O cozinheiro, o ladrão, sua esposa e o amante : a arte sobre a arte.

“O que aconteceria se as pessoas mais arrogantes sádicas e grosseiras ganhassem poder? O que aconteceria à ordem social, à arte e, acima de tudo, ao amor?”

Um filme de Peter Greenaway, do gênero drama, produzido com o intuito de mostrar a exuberância e a soberba de uma sociedade elitizada. No enredo, o grosseiro e extravagante gângster Albert Spica (Michael Gambon) janta todas as noites no Le Hollandais em companhia de seus capangas e da esposa, Georgina (Helen Mirren). Cansada do marido, ela inicia um caso com Michael (Alan Howard), ávido leitor frequentador do estabelecimento. Com a ajuda do chef Richard (Richard Bohronger), eles se encontram diariamente nas dependências do restaurante.

Ressaltar a arte sobre a arte é um desafio marcante para os produtores da sétima arte. Contudo, o que parece ser belo diante das telas dos nossos olhos, por trás é uma constante história de conquista e realização. Toda a produção de um filme passa por vários setores, desde a criação até a estética visual, como figurinos e montagem de cenários etc.

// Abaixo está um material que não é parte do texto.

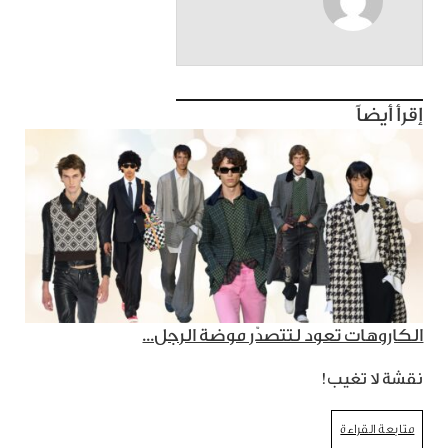
إقرأ أيضاً
الكاروهات تعود لتتصدّر موضة الرجل...
نقشة لا تغيب!
متابعة القراءة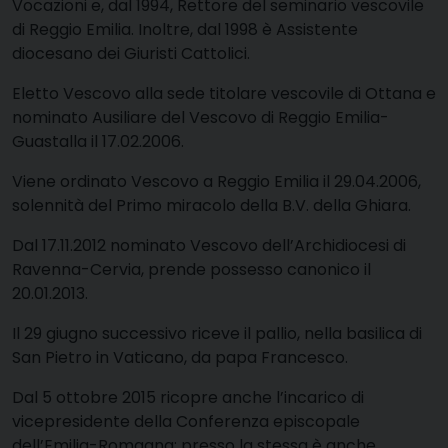
Vocazioni e, dal 1994, Rettore del seminario vescovile
di Reggio Emilia. Inoltre, dal 1998 è Assistente
diocesano dei Giuristi Cattolici.
Eletto Vescovo alla sede titolare vescovile di Ottana e
nominato Ausiliare del Vescovo di Reggio Emilia-
Guastalla il 17.02.2006.
Viene ordinato Vescovo a Reggio Emilia il 29.04.2006,
solennità del Primo miracolo della B.V. della Ghiara.
Dal 17.11.2012 nominato Vescovo dell’Archidiocesi di
Ravenna-Cervia, prende possesso canonico il
20.01.2013.
Il 29 giugno successivo riceve il pallio, nella basilica di
San Pietro in Vaticano, da papa Francesco.
Dal 5 ottobre 2015 ricopre anche l’incarico di
vicepresidente della Conferenza episcopale
dell’Emilia-Romagna; presso la stessa è anche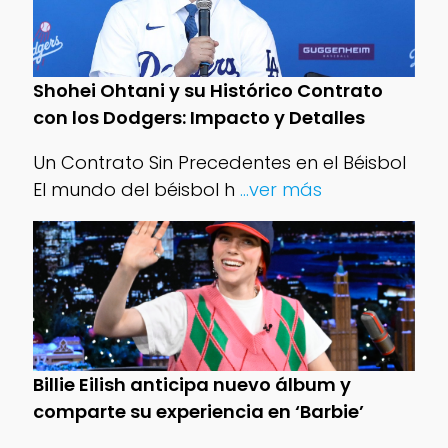
Shohei Ohtani y su Histórico Contrato
con los Dodgers: Impacto y Detalles
Un Contrato Sin Precedentes en el Béisbol
El mundo del béisbol h
...ver más
Billie Eilish anticipa nuevo álbum y
comparte su experiencia en ‘Barbie’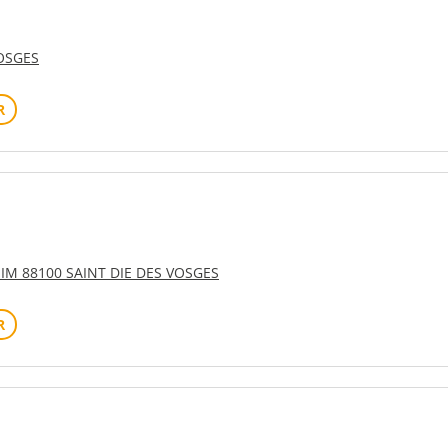
VOSGES
R
IM 88100 SAINT DIE DES VOSGES
R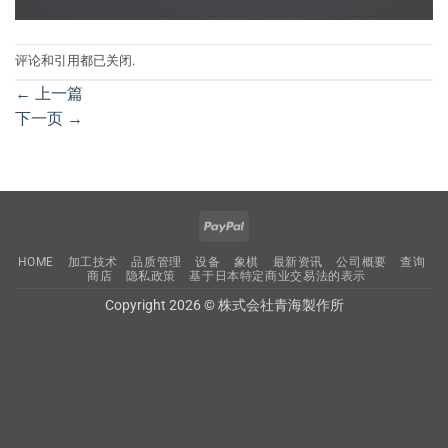
评论和引用都已关闭.
←
上一篇
下一页
→
PayPal
HOME
加工技术
品质管理
设备
象棋
最新资讯
公司概要
查询
商店
隐私政策
基于日本特定商业交易法的表示
Copyright 2026 © 株式会社青海製作所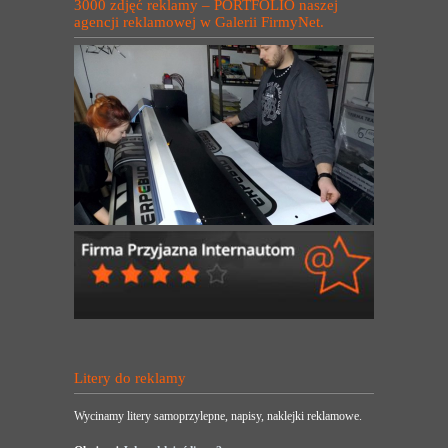
3000 zdjęć reklamy – PORTFOLIO naszej
agencji reklamowej w Galerii FirmyNet.
Litery do reklamy
Wycinamy litery samoprzylepne, napisy, naklejki reklamowe.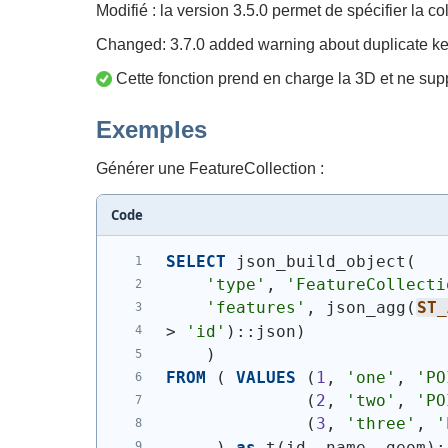
Modifié : la version 3.5.0 permet de spécifier la co
Changed: 3.7.0 added warning about duplicate k
Cette fonction prend en charge la 3D et ne supp
Exemples
Générer une FeatureCollection :
Code
SELECT
 json_build_object
(
'type'
, 
'FeatureCollecti
'features'
, json_agg
(
ST_
> 
'id'
)
::json
)
)
FROM
(
VALUES
(
1
, 
'one'
, 
'PO
(
2
, 
'two'
, 
'PO
(
3
, 
'three'
, 
'
)
as
 t
(
id, name, geom
)
;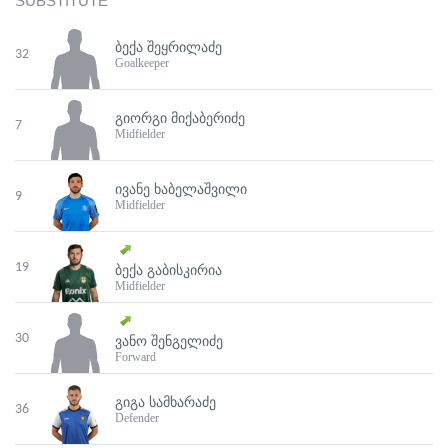
SUBSTITUTE
ᲑᲔᲥᲐ ᲨᲔᲧᲠᲘᲚᲐᲫᲔ
32
Goalkeeper
ᲒᲘᲝᲠᲒᲘ ᲛᲘᲥᲐᲑᲔᲠᲘᲫᲔ
7
Midfielder
ᲘᲕᲐᲜᲔ ᲮᲐᲑᲔᲚᲐᲨᲕᲘᲚᲘ
9
Midfielder
19
ᲑᲔᲥᲐ ᲒᲐᲑᲘᲡᲙᲘᲠᲘᲐ
Midfielder
30
ᲕᲐᲜᲝ ᲨᲔᲜᲒᲔᲚᲘᲫᲔ
Forward
ᲒᲘᲒᲐ ᲡᲐᲛᲮᲐᲠᲐᲫᲔ
36
Defender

Peter Greenaway é artista plástico, escritor, cineasta e grande estudioso das artes em suas mais diversas formas. O versátil artista britânico é reconhecido por imprimir em suas obras cinematográficas referências à pintura flamenca e às obras renascentistas e barrocas. Seus filmes são marcados por certo preciosismo na composição cênica. Talvez por ser um exímio pintor, Greenaway demonstre, em suas obras para o cinema, grande habilidade no uso de cores, contrastes e iluminação. Considerado um cineasta elitista por alguns, gênio por outros, Greenaway consolidou, ao longo de mais de 50 anos de carreira, uma filmografia bastante interessante e rica, composta por filmes de ficção (curtas e longas-metragens) e documentários.

Os filmes de Peter Greenaway geralmente passam longe do circuito comercial e costumam ser classificados como “filmes de arte”. O diretor sempre flertou com o experimentalismo e muitas de suas obras de ficção não apresentam uma estrutura narrativa convencional. Controverso e assumidamente pretensioso, o cinema de Greenaway explora os limites da linguagem cinematográfica e instaura um diálogo fascinante entre o cinema, outras manifestações artísticas e diversas áreas do conhecimento humano.

O filme O Cozinheiro, o ladrão, a sua mulher e o Amante, trata- se de uma das obras mais prestigiadas de Greenaway, revela em suas cenas uma sátira brilhante e exuberante, carregada de humor negro sobre o exagero, mau -gosto e maldade humana. Retrata todo o aspecto de uma sociedade elitizada que ressalta os desejos mais sombrios do subconsciente humano.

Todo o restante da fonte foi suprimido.